We hike 10 miles Saturday with many breaks along the way.  At lunch Daniel’s still feeling good, and we tell other hikers we’re shooting for a 20 mile day.  Then we get moving again.  I’ve come to find that’s when it usually hits, right at mile 11.  All the sudden Daniel starts to feel blisters on his feet and the exhaustion of having hiked all day.  He notes this with cheerful commentary:  “Starting to lose the spring in my step” and “My pace is really starting to degrade!”  All said with a chuckle.  After a while we modify our plans, after I realize part of his motivation is wanting to beat out Becka: “I can’t believe your friend did 18, that bugger!  I’m going for a high score, most miles hiked with Katie!”  In the end, we camp at 17 miles, nothing to scoff at, especially for someone who hasn’t backpacked for months.
Before we get to camp,we take a brief rest break at Daniel’s insistence.  Really, I’m ready for a break too, but I like to tease him and penetrate that ever constant calm attitude sometimes.  I say, “You don’t need a break, do you?”  At this point he’s stumbling along, the sole on one of his shoes half falling off so it drags behind and half trips him every third step.  He says, “Katie, just let me take a 20 minute nap and you will not regret it!”  I find this promise hilarious.  I say, “What about the bugs, it’s so buggy here?!”  He says acceptingly, “They can just bite me” and I know he must be really tired.  Then he thinks and says, “I’ll wear my frog toggs!  That’ll get ’em!”  So he proceeds to don the full suit (“I love my frog toggs!  Wait until I tell Dad about these!”) and lay down right on the earth, no mat or anything.  He’s out cold.  We’re right near to the path to a shelter, so multiple hikers pass by in the next 20 minutes and say things like, “That guy’s dead” and “Something happened to him!”  It’s amusing to watch.  At 20 minutes, Daniel sits up again, ready to go.  Frankly, I’m amazed.  A 20 minute nap wouldn’t cut it for me, and I was just gearing up to have to rouse him back to life.
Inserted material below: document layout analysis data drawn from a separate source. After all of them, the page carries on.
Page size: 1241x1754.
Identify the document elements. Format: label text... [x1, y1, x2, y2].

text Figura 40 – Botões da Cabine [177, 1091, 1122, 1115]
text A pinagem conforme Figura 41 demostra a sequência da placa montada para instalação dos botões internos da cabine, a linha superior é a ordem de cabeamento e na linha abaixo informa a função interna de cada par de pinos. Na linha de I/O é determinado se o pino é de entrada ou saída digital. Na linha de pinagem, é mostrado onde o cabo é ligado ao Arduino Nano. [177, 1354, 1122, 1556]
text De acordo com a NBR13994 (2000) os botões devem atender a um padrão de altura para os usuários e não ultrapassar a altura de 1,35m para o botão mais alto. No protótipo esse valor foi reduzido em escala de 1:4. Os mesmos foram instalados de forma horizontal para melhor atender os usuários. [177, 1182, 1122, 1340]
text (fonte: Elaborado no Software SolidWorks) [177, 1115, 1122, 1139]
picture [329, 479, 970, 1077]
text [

So we camp that night and turn in early because Daniel’s practically a zombie.  The next morning we hike in to town, a mere 8 miles.  We call home (family to meet us in town), and Daniel tells Mom of his condition with the blisters.   Mom expresses much empathy.  Later we take a break and he says, “Maybe tonight when I get home I can dig the wheelchair out of the barn, and Mom can wheel me around in it.”  So whupped he’s looking forward to some time as an invalid.

All in all though,  I think our trip is a great success.  When we meet family a few hours later, Daniel has many stories or comments about the weekend for Grandma and Pop.  He gets some more empathetic attention from them, and I think in spite of too many miles, he’s still happy with the trip.

After a night at home, Daniel is almost good as new.  Really, better than before, because who can spend time out in nature, and with family, without being a bit better for it?